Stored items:
━━━━━━━━

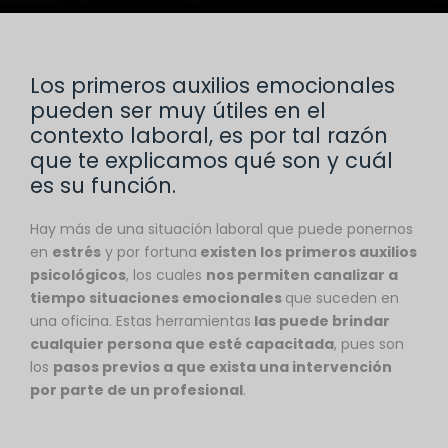
Los primeros auxilios emocionales
pueden ser muy útiles en el
contexto laboral, es por tal razón
que te explicamos qué son y cuál
es su función.
Hay más de una situación laboral que puede ponernos
en
estrés
y por fortuna
existen los primeros auxilios
psicológicos
, los cuales
nos permiten canalizar a
tiempo situaciones emocionales
que suceden en
una oficina. Estas herramientas
las puede brindar
cualquier persona que esté capacitada
, pues son
los
pasos previos a que exista una intervención
por parte de un profesional
.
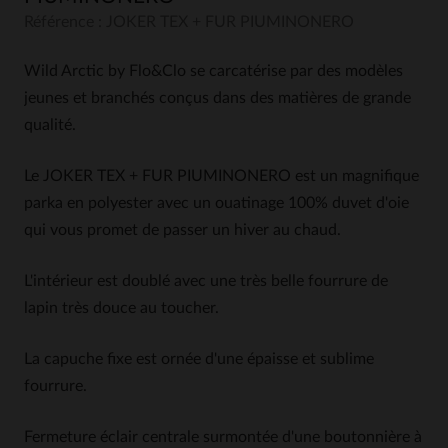
Référence : JOKER TEX + FUR PIUMINONERO
Wild Arctic by Flo&Clo se carcatérise par des modèles
jeunes et branchés conçus dans des matières de grande
qualité.
Le JOKER TEX + FUR PIUMINONERO est un magnifique
parka en polyester avec un ouatinage 100% duvet d'oie
qui vous promet de passer un hiver au chaud.
L'intérieur est doublé avec une très belle fourrure de
lapin très douce au toucher.
La capuche fixe est ornée d'une épaisse et sublime
fourrure.
Fermeture éclair centrale surmontée d'une boutonnière à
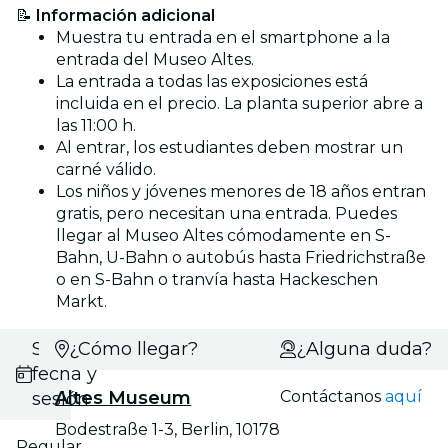
📝
Información adicional
Muestra tu entrada en el smartphone a la
entrada del Museo Altes.
La entrada a todas las exposiciones está
incluida en el precio. La planta superior abre a
las 11:00 h.
Al entrar, los estudiantes deben mostrar un
carné válido.
Los niños y jóvenes menores de 18 años entran
gratis, pero necesitan una entrada. Puedes
llegar al Museo Altes cómodamente en S-
Bahn, U-Bahn o autobús hasta Friedrichstraße
o en S-Bahn o tranvía hasta Hackeschen
Markt.
Selecciona
¿Cómo llegar?
¿Alguna duda?
fecha y
Altes Museum
Contáctanos
aquí
sesión
Bodestraße 1-3, Berlin, 10178
Regular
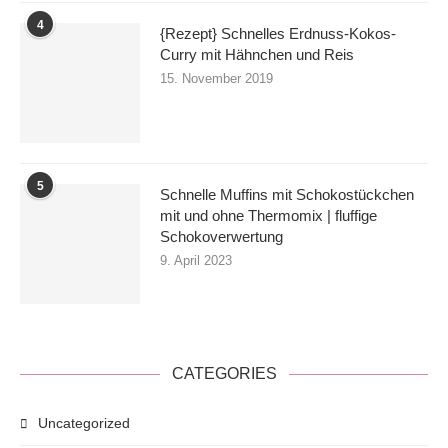
4
{Rezept} Schnelles Erdnuss-Kokos-
Curry mit Hähnchen und Reis
15. November 2019
5
Schnelle Muffins mit Schokostückchen
mit und ohne Thermomix | fluffige
Schokoverwertung
9. April 2023
CATEGORIES
Uncategorized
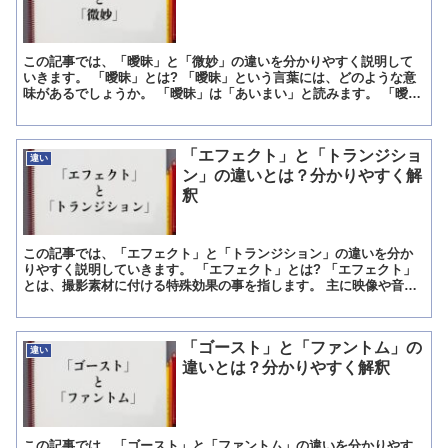
この記事では、「曖昧」と「微妙」の違いを分かりやすく説明して
いきます。 「曖昧」とは? 「曖昧」という言葉には、どのような意
味があるでしょうか。 「曖昧」は「あいまい」と読みます。 「曖
昧」には「態度や物事がハッキリしないこと」という意味が...
「エフェクト」と「トランジショ
違い
ン」の違いとは？分かりやすく解
釈
この記事では、「エフェクト」と「トランジション」の違いを分か
りやすく説明していきます。 「エフェクト」とは? 「エフェクト」
とは、撮影素材に付ける特殊効果の事を指します。 主に映像や音声
に対して行われる事が多くなっています。 「エフェクト」...
「ゴースト」と「ファントム」の
違い
違いとは？分かりやすく解釈
この記事では、「ゴースト」と「ファントム」の違いを分かりやす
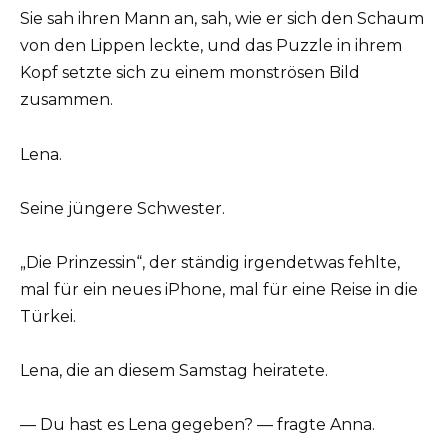
Sie sah ihren Mann an, sah, wie er sich den Schaum
von den Lippen leckte, und das Puzzle in ihrem
Kopf setzte sich zu einem monströsen Bild
zusammen.
Lena.
Seine jüngere Schwester.
„Die Prinzessin“, der ständig irgendetwas fehlte,
mal für ein neues iPhone, mal für eine Reise in die
Türkei.
Lena, die an diesem Samstag heiratete.
— Du hast es Lena gegeben? — fragte Anna.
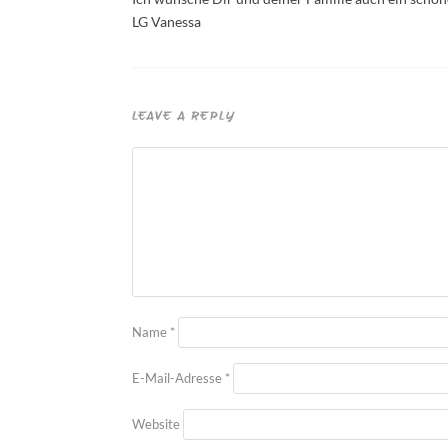
LG Vanessa
LEAVE A REPLY
Name
*
E-Mail-Adresse
*
Website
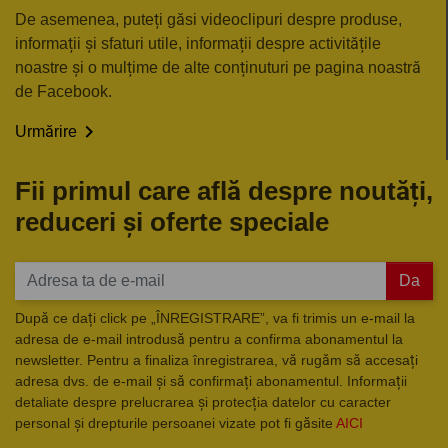
De asemenea, puteți găsi videoclipuri despre produse,
informații și sfaturi utile, informații despre activitățile
noastre și o mulțime de alte conținuturi pe pagina noastră
de Facebook.

Urmărire
Fii primul care află despre noutăți,
reduceri și oferte speciale
Da
După ce dați click pe „ÎNREGISTRARE”, va fi trimis un e-mail la
adresa de e-mail introdusă pentru a confirma abonamentul la
newsletter. Pentru a finaliza înregistrarea, vă rugăm să accesați
adresa dvs. de e-mail și să confirmați abonamentul. Informații
detaliate despre prelucrarea și protecția datelor cu caracter
personal și drepturile persoanei vizate pot fi găsite
AICI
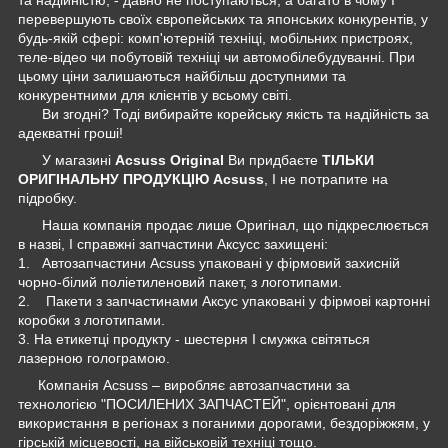
перевершують своїх європейських та японських конкурентів, у
будь-якій сфері: комп'ютерній техніці, мобільних пристроях,
теле-відео чи побутовій техніці чи автомобілебудуванні. При
цьому ціни залишаються найбільш доступними та
конкурентними для клієнтів у всьому світі.
Ви згодні? Тоді вибирайте корейську якість та надійність за
адекватні гроші!
У магазині
Acsuss Original
Ви придбаєте
ТІЛЬКИ
ОРИГІНАЛЬНУ ПРОДУКЦІЮ Acsuss
, І не потрапите на
підробку.
Наша компанія продає лише Оригінал, що підкреслюється
в назві, І справжні запчастини Аксусс захищені:
1. Автозапчастини Acsuss упаковані у фірмовий захисній
чорно-білий поліетиленовий пакет, з логотипами.
2. Пакети з запчастинами Аксус упаковані у фірмові картонні
коробки з логотипами.
3. На етикетці продукту - шестерня І смужка світяться
лазерною голограмою.
Компанія Acsuss – виробляє автозапчастини за
технологією "ПОСИЛЕНИХ ЗАПЧАСТЕЙ", орієнтовані для
використання в регіонах з поганими дорогами, бездоріжжям, у
гірській місцевості, на військовій техніці тощо.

━━━━━━━━

* [TASK] Would you print all of the entries exactly, omitting any image?

* [EXERCISE OUTPUT]
Los primeros auxilios emocionales
pueden ser muy útiles en el
contexto laboral, es por tal razón
que te explicamos qué son y cuál
es su función.
Hay más de una situación laboral que puede ponernos
en
estrés
y por fortuna
existen los primeros auxilios
psicológicos
, los cuales
nos permiten canalizar a
tiempo situaciones emocionales
que suceden en
una oficina. Estas herramientas
las puede brindar
cualquier persona que esté capacitada
, pues son
los
pasos previos a que exista una intervención
por parte de un profesional
.
Référence : JOKER TEX + FUR PIUMINONERO
Wild Arctic by Flo&Clo se carcatérise par des modèles
jeunes et branchés conçus dans des matières de grande
qualité.
Le JOKER TEX + FUR PIUMINONERO est un magnifique
parka en polyester avec un ouatinage 100% duvet d'oie
qui vous promet de passer un hiver au chaud.
L'intérieur est doublé avec une très belle fourrure de
lapin très douce au toucher.
La capuche fixe est ornée d'une épaisse et sublime
fourrure.
Fermeture éclair centrale surmontée d'une boutonnière à
📝
Información adicional
Muestra tu entrada en el smartphone a la
entrada del Museo Altes.
La entrada a todas las exposiciones está
incluida en el precio. La planta superior abre a
las 11:00 h.
Al entrar, los estudiantes deben mostrar un
carné válido.
Los niños y jóvenes menores de 18 años entran
gratis, pero necesitan una entrada. Puedes
llegar al Museo Altes cómodamente en S-
Bahn, U-Bahn o autobús hasta Friedrichstraße
o en S-Bahn o tranvía hasta Hackeschen
Markt.
Selecciona
¿Cómo llegar?
¿Alguna duda?
fecha y
Altes Museum
Contáctanos
aquí
sesión
Bodestraße 1-3, Berlin, 10178
Regular
4
{Rezept} Schnelles Erdnuss-Kokos-
Curry mit Hähnchen und Reis
15. November 2019
5
Schnelle Muffins mit Schokostückchen
mit und ohne Thermomix | fluffige
Schokoverwertung
9. April 2023
CATEGORIES
Uncategorized
この記事では、「曖昧」と「微妙」の違いを分かりやすく説明して
いきます。 「曖昧」とは? 「曖昧」という言葉には、どのような意
味があるでしょうか。 「曖昧」は「あいまい」と読みます。 「曖
昧」には「態度や物事がハッキリしないこと」という意味が...
「エフェクト」と「トランジショ
違い
ン」の違いとは？分かりやすく解
釈
この記事では、「エフェクト」と「トランジション」の違いを分か
りやすく説明していきます。 「エフェクト」とは? 「エフェクト」
とは、撮影素材に付ける特殊効果の事を指します。 主に映像や音声
に対して行われる事が多くなっています。 「エフェクト」...
「ゴースト」と「ファントム」の
違い
違いとは？分かりやすく解釈
この記事では、「ゴースト」と「ファントム」の違いを分かりやす
Sie sah ihren Mann an, sah, wie er sich den Schaum
von den Lippen leckte, und das Puzzle in ihrem
Kopf setzte sich zu einem monströsen Bild
zusammen.
Lena.
Seine jüngere Schwester.
„Die Prinzessin“, der ständig irgendetwas fehlte,
mal für ein neues iPhone, mal für eine Reise in die
Türkei.
Lena, die an diesem Samstag heiratete.
— Du hast es Lena gegeben? — fragte Anna.
LG Vanessa
LEAVE A REPLY
Name
*
E-Mail-Adresse
*
Website
De asemenea, puteți găsi videoclipuri despre produse,
informații și sfaturi utile, informații despre activitățile
noastre și o mulțime de alte conținuturi pe pagina noastră
de Facebook.

Urmărire
Fii primul care află despre noutăți,
reduceri și oferte speciale
Da
După ce dați click pe „ÎNREGISTRARE”, va fi trimis un e-mail la
adresa de e-mail introdusă pentru a confirma abonamentul la
newsletter. Pentru a finaliza înregistrarea, vă rugăm să accesați
adresa dvs. de e-mail și să confirmați abonamentul. Informații
detaliate despre prelucrarea și protecția datelor cu caracter
personal și drepturile persoanei vizate pot fi găsite
AICI
перевершують своїх європейських та японських конкурентів, у
будь-якій сфері: комп'ютерній техніці, мобільних пристроях,
теле-відео чи побутовій техніці чи автомобілебудуванні. При
цьому ціни залишаються найбільш доступними та
конкурентними для клієнтів у всьому світі.
Ви згодні? Тоді вибирайте корейську якість та надійність за
адекватні гроші!
У магазині
Acsuss Original
Ви придбаєте
ТІЛЬКИ
ОРИГІНАЛЬНУ ПРОДУКЦІЮ Acsuss
, І не потрапите на
підробку.
Наша компанія продає лише Оригінал, що підкреслюється
в назві, І справжні запчастини Аксусс захищені:
1. Автозапчастини Acsuss упаковані у фірмовий захисній
чорно-білий поліетиленовий пакет, з логотипами.
2. Пакети з запчастинами Аксус упаковані у фірмові картонні
коробки з логотипами.
3. На етикетці продукту - шестерня І смужка світяться
лазерною голограмою.
Компанія Acsuss – виробляє автозапчастини за
технологією "ПОСИЛЕНИХ ЗАПЧАСТЕЙ", орієнтовані для
використання в регіонах з поганими дорогами, бездоріжжям, у
гірській місцевості, на військовій техніці тощо.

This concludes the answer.